Нельзя сказать, что Вера Ивановна была набитой дурой, хотя продолжала называть клуб и то, что в нём происходит, «цирком». Но она ни словом не обмолвилась родным, где бывает по вечерам, придумала вечерние курсы, на которых учат гимнастике для подвижности суставов.
Прогулки в сосновом лесу и в цирк пошли ей на пользу. Моложе не стала, зачем лукавить, но про утренние припадки Вера Ивановна забыла. Дочь с зятем и внуками были довольны: Вера Ивановна повеселела, не донимала нравоучениями, да и деньгами у неё всегда можно было разжиться — Вера Ивановна по-прежнему сдавала квартиру балеринке Лизе.
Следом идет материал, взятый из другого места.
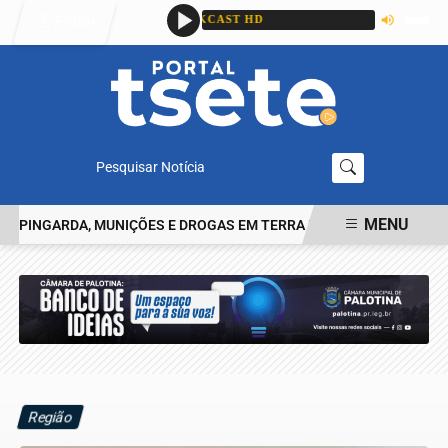
Entrar
Pesquisar Notícia
MENU
INGARDA, MUNIÇÕES E DROGAS EM TERRA ROXA
IDENTIFICADO O
EM ALTA
Região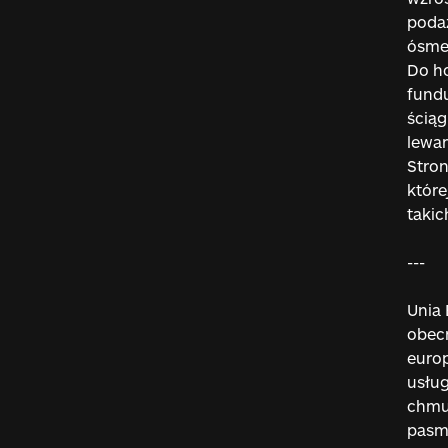
podaż
ósme
Do ho
fundu
ściąg
lewar
Stron
które
taki
---
Unia 
obec
europ
usług
chmur
pasma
— Листок на стенке висит — нужен вам? — спросила Лиза, когда Вера Ивановна зашла в цирк передохнуть после прогулки, порадовать себя мятным чаем и посмотреть на репетицию.
— Листок? Ты его принесла? Дай мне… не разберу… Кажется, это врач мне писала… не разберу… Посмотри, может, ты поймёшь?
— Сейчас… первая строчка неразборчиво… а тут написано — «Давай, чувиха, оторвись на всю катушку!»
— Как-как? — удивилась Вера Ивановна.
— Так и написано.
— А дальше?
— Неразборчиво.
Вера Ивановна положила рецепт в карман — любопытно, что врач-тощуха ещё насоветовала, а когда любопытно, любой почерк разобрать можно. Но рецепт Вера Ивановна в тот же день потеряла, наверное, выпал в магазине, когда кошелёк доставала.
Вера Ивановна позвонила в поликлинику, чтобы вызвать Алевтину Сергеевну на дом и расспросить про катушку, как ещё можно оторваться и сколько раз в день по чайной ложке. Хотя особой необходимости во врачебной помощи у Веры Ивановны не было, чувствовала она себя очень даже ничего.
Но в регистратуре ответили: нет такого терапевта, не работает.
— Но ведь работала! — изумилась Вера Ивановна. — Уволилась? На пенсию вышла?
— Не знаю. Такого врача сейчас у нас нет. Может, в соседнюю поликлинику перевелась, в новый микрорайон?
«Отпала за ненадобностью, — истолковала ответ регистратора Вера Ивановна. — Нашла себе другую болящую, сидит у неё на кухне, вкушает торт-пирожное-ветчину и рецепт пишет».